Today, with an annual budget of just over $1 million, Joseph’s House has three full-time nurses, five personal care aides (full and part-time), a part-time medical director, an executive director, and two part-time contract personnel in development and finance, plus four full-time volunteers and about a dozen part-time volunteers, says Executive Director Patricia Wudel.
Setting the Table
Even Martha Stewart would approve the manner in which meals are presented at the Joseph’s House table.
“The great majority of the men and women referred here were homeless just prior to hospitalization, after which they were referred to Joseph’s House,” Wudel says. “For many, it has literally been years since they sat a table that was set attractively with placemats and flowers – and nothing plastic!”

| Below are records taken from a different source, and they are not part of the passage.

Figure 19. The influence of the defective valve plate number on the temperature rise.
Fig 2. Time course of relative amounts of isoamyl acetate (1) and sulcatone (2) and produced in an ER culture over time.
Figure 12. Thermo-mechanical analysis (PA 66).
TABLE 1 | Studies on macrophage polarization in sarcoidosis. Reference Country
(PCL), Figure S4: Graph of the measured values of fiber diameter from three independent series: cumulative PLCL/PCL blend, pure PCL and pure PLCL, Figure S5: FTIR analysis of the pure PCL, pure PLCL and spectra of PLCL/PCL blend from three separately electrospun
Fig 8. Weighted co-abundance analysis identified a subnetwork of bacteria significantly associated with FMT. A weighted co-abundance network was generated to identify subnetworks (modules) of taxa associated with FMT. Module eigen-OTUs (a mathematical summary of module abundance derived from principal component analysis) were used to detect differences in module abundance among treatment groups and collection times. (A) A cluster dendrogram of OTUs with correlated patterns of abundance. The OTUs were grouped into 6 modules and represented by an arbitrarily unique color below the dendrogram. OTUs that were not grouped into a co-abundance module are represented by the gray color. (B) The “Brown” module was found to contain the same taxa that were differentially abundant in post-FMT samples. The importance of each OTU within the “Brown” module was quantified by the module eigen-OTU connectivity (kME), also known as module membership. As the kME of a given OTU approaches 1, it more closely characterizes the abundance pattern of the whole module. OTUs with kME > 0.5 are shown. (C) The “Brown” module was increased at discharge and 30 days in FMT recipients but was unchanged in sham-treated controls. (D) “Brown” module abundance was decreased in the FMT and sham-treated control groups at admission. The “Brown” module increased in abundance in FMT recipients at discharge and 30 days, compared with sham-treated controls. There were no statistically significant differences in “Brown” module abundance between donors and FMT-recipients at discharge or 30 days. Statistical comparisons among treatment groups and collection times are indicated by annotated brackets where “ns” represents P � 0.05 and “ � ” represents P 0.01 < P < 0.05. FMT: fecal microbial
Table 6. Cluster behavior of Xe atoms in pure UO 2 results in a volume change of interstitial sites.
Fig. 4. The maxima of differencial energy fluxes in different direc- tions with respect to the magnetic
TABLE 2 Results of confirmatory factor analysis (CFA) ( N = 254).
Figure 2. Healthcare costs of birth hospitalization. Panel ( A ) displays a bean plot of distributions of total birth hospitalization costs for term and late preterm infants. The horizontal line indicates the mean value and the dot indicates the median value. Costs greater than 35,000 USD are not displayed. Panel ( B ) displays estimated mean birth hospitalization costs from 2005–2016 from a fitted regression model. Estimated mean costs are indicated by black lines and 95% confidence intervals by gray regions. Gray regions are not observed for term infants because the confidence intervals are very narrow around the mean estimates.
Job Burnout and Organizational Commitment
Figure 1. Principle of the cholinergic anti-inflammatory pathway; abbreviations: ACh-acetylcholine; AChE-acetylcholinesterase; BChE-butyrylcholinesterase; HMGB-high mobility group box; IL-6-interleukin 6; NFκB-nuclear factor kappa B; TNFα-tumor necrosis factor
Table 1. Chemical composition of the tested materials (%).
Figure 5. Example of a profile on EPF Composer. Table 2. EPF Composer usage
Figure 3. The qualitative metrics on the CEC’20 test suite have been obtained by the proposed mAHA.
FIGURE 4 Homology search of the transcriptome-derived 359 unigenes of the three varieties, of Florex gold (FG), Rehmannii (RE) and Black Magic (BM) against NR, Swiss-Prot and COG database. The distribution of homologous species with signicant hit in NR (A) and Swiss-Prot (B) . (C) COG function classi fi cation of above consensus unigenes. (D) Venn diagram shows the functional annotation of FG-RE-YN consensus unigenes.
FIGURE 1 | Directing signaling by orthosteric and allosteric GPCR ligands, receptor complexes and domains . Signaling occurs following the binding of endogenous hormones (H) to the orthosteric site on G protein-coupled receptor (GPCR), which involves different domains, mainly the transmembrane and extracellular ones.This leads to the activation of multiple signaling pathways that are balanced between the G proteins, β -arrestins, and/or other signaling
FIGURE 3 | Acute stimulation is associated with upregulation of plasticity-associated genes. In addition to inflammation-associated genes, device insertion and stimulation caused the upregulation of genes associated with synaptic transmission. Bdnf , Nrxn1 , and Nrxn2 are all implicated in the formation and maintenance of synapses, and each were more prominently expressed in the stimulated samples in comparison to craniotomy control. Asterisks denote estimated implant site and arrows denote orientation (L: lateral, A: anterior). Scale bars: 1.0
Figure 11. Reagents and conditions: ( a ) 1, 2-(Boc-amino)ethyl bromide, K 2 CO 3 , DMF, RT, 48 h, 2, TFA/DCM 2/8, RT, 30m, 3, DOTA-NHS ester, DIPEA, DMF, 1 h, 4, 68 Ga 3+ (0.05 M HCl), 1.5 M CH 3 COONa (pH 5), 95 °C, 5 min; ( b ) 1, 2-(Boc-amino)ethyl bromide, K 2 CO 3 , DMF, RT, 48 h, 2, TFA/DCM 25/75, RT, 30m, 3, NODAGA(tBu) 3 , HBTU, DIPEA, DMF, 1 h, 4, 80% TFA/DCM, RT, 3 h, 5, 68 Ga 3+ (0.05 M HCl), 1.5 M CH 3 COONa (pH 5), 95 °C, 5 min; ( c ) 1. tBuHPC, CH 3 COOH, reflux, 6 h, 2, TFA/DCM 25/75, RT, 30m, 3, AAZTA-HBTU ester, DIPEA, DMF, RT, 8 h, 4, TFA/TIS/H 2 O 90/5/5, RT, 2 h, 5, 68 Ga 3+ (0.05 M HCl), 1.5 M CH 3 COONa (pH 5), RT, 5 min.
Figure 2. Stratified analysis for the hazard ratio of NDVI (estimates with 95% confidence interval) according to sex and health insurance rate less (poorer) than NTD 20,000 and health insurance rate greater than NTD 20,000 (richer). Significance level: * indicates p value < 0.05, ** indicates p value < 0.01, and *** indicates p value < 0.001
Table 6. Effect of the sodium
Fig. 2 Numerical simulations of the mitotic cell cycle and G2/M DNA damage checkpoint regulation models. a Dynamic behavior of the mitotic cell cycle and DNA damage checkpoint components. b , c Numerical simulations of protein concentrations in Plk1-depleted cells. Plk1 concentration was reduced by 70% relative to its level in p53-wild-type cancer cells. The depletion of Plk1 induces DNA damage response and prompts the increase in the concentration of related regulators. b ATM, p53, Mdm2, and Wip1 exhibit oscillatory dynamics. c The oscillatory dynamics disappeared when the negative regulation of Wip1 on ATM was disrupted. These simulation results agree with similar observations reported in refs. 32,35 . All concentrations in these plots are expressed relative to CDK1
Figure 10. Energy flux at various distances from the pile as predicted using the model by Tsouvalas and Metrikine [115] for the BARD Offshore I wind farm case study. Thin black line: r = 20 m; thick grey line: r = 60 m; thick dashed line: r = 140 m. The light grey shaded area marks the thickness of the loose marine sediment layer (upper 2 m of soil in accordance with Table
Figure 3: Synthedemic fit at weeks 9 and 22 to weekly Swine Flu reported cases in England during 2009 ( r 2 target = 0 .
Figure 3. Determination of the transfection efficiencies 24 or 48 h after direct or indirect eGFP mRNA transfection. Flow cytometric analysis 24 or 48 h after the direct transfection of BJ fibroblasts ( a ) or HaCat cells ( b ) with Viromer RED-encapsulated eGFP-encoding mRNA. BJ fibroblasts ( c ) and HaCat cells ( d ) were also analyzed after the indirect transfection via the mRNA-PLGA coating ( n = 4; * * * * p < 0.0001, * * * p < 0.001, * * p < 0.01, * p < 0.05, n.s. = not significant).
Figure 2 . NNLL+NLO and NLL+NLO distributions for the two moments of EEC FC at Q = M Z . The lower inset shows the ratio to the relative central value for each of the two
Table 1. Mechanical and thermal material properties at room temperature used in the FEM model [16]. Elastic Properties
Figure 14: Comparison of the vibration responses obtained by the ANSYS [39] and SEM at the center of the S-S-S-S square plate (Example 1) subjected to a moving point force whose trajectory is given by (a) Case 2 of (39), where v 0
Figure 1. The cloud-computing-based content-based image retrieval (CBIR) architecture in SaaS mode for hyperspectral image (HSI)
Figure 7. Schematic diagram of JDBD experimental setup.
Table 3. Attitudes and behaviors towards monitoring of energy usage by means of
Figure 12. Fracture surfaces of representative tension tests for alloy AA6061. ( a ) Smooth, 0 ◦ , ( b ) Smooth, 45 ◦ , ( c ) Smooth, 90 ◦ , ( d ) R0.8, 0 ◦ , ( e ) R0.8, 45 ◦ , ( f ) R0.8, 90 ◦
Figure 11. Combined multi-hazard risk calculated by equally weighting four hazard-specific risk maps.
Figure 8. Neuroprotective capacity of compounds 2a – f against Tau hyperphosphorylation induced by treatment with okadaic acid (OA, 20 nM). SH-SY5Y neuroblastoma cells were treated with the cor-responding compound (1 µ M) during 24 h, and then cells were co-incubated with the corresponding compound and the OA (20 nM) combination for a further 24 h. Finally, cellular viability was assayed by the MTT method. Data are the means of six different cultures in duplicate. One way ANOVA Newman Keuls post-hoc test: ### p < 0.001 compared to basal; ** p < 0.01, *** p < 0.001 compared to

She adds that the lines blur between residents, staff and volunteers.
“On a very deep level, people find their place at the Joseph’s House table. Remarkable healing happens when those who are at Joseph’s House because they are very ill – sit beside nurses and volunteers, and other residents’ kids or parents – when everyone is just folks, and anyone might be asked to ‘please pass the peas.’”
Wudel continues, “Whether a person is well enough to eat much or not, the fact that their place is held for them, that they are missed when they don’t come to the table, that we go up to their room, knock on the door and help them to the table if they need the assistance – that people look up and say ‘Good morning’ when that person enters the dining room – all this nourishes a spirit of healing that is impossible to find words for – but it is palpable.”
Cutting Costs/Maintaining Cuisine, Care
It’s nice to know that the funds BC/EFA provides Joseph’s House are spent on food that’s not only nutritious, but, in many cases, mouth-watering.
“In 2008 and 2009, your grant funds were used to purchase fresh fruits and vegetables; staples such as flour, cooking oil, spices, and sugar; beverages such as coffee, juices, and milk; meats such as roasts, chicken, and pork; seafood such as crab legs (a real favorite of residents!) and trout,” Wudel says, listing just a few of the items purchased with Food Service Grant dollars.
And, in these challenging times, Joseph’s House is embracing an austerity plan to make sure these delicious meals continue. This short- and long-term plan includes “significant, voluntary adjustments by staff that will reduce costs while maintaining service and avoid immediate staff layoffs,” she says.
For example, early in 2009, some staff members chose to take salary reductions of up to 40%, while others opted to forego health insurance, or to work more hours for the same level of compensation.
Meanwhile, Wudel and the Joseph’s House board have been meeting with local government officials and elected representatives to seek restoration of (previously cut) grant funds and to identify alternative sources of funding, she explains, adding that efforts also are underway to increase the facility’s online fundraising.
“We are committed to our cause and we’re willing to do what it takes to make sure that Joseph’s House survives this economic downturn,” Wudel says. “Our patients need us, now more than ever, and we want to be around for a long time.”